The UK government has added a new group of entities and individuals to its Russia sanctions regime, including Huobi Global S.A., as part of a wider action against financial networks accused of supporting Russia's economy during the war in Ukraine.

The official designation page, published on May 26, lists the additions under the UK's Russia (Sanctions) (EU Exit) Regulations 2019. The entries are grouped around support for the Russian financial sector and around making funds, economic resources, goods, or technology available to people and entities in that sector. Huobi Global appears in the second grouping. Other named entities on the same page include EXMO Exchange Limited and Arvix Limited Liability Company.
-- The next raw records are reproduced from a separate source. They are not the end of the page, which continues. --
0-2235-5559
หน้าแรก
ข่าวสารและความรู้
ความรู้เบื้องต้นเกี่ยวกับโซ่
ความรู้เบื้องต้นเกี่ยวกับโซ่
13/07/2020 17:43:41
CoinDesk reported that the sanctions package also covers payment firms and a ruble stablecoin issuer, framing the move as part of a crackdown on crypto networks that help Russia route around Western restrictions. The UK notice itself is more formal and narrower: it records the designations and their legal basis, without turning the list into a technical map of payment flows.
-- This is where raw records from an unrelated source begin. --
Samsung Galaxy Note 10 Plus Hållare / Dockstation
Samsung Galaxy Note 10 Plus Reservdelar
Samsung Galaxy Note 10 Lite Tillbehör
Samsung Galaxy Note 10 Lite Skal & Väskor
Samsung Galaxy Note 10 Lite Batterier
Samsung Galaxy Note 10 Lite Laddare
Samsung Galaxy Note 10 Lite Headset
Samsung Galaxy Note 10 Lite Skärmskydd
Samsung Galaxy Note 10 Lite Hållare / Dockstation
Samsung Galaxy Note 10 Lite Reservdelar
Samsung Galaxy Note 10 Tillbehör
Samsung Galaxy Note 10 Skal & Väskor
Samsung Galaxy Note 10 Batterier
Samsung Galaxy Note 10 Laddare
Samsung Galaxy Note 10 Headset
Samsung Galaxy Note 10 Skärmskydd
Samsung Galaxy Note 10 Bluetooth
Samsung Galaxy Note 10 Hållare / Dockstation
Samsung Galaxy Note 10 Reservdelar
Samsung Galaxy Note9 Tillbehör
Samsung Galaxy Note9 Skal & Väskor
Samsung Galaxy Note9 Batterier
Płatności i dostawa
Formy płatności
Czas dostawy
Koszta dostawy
The significance is that crypto exchanges and stablecoin-linked infrastructure are increasingly being treated as part of sanctions enforcement, not as a separate financial category. For developers and operators, the practical message is compliance-oriented: wallet, exchange, and payment rails that touch sanctioned networks can become enforcement targets even when the public-facing product looks like general-purpose crypto infrastructure.